Neither the ANC nor the government has any time frame in mind for the implementation of the goal of free education up to the completion of undergraduate level reiterated by President Jacob Zuma during the party’s birthday celebrations in Polokwane last weekend.
Zuma announced two major initiatives seen as significant steps towards the overriding ANC policy of free education for all.
He said final-year university students who qualified for funding from the state’s National Student Financial Aid Scheme (NSFAS) would receive loans equivalent to the full cost of study and these loans would be converted into bursaries for those who graduated at the end of the year. Also this year students at the further education and training (FET) colleges who qualify for financial aid will be exempt from paying fees, he said.

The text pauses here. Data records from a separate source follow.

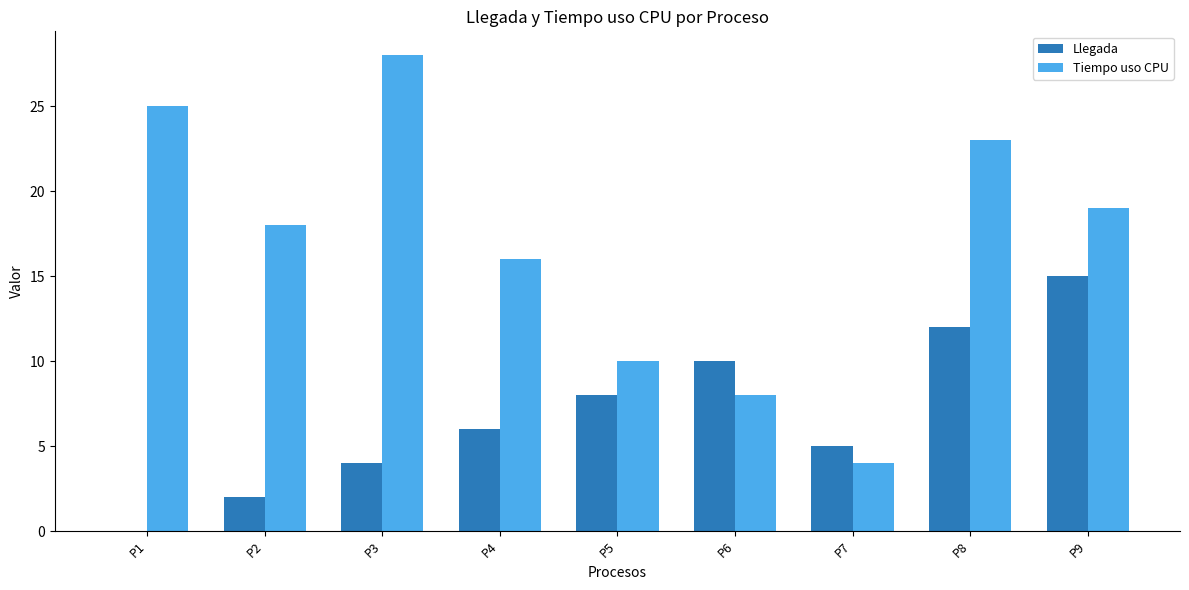

Which series has the widest spread of values?

Tiempo uso CPU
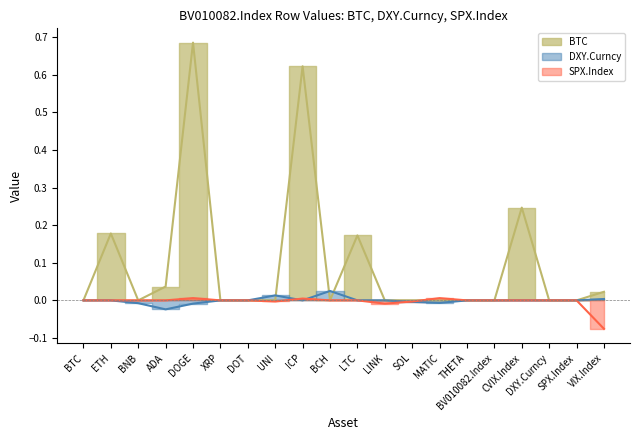

Is the value of SPX.Index_line at BCH greater than the value of DXY.Curncy_line at LTC?

No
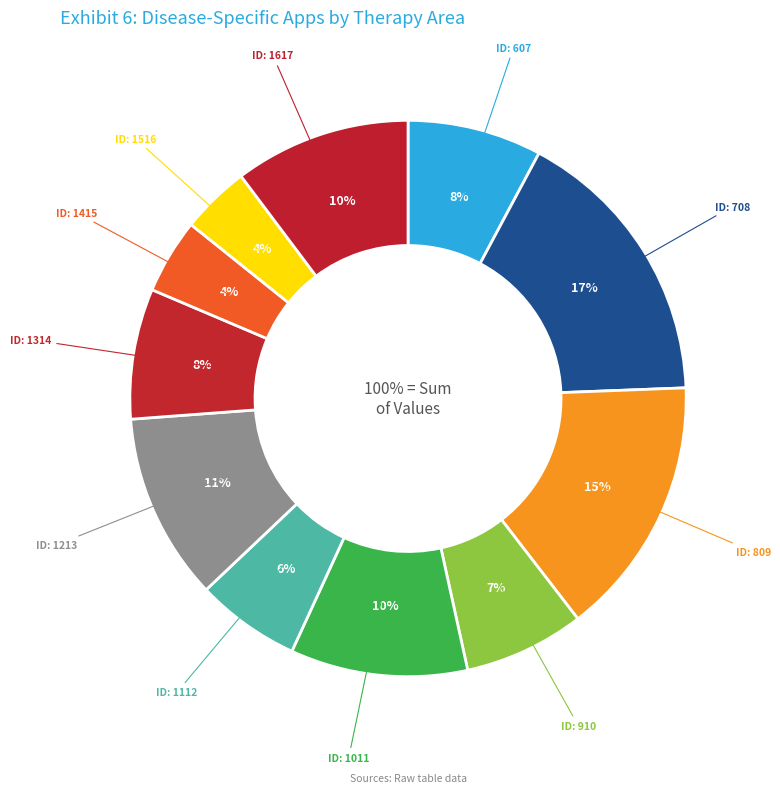

Between 1112 and 1415, which is larger?

1112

But ANC spokesperson Jackson Mthembu told the Mail & Guardian on Thursday: “We can’t mention a year when the entire education system will be free. When we get [to first-year level], the question to ask will be how to implement what the Freedom Charter envisaged, which is free and compulsory education.”

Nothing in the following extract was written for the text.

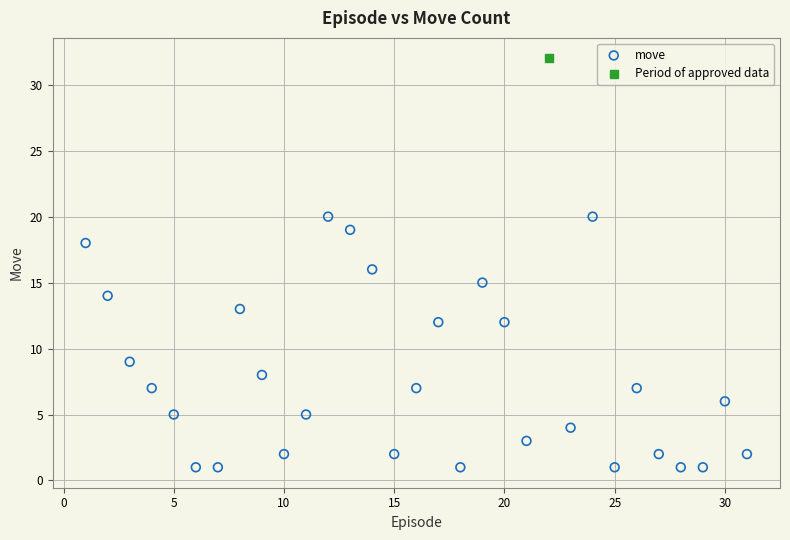

What are all the series names shown in the legend?

move, Period of approved data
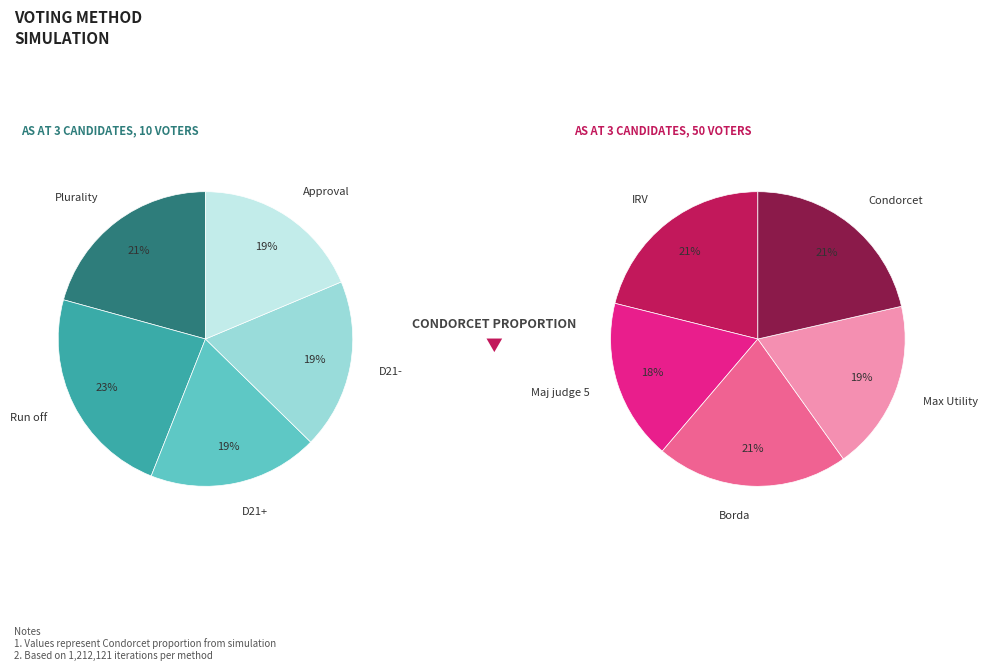

To the nearest percent, what is the difference between the 1 and 3 slice percentages?

1%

Qwebs Qonde, the acting director general of higher education and training, and Granville Whittle, the spokesperson for the basic education department, confirmed the commitment to reach free education for all, but said no time frames were in place.
“It is difficult to say at this point when all schools will be no-fee schools,” Whittle said. Sixty percent of state schools are now no-fee.
Stages in the move towards free education since 1994 include the 1996 Schools Act’s provision for exemption from school fees, national implementation of the no-fee schools policy in 2007 and NSFAS financing for study at FET colleges in the same year.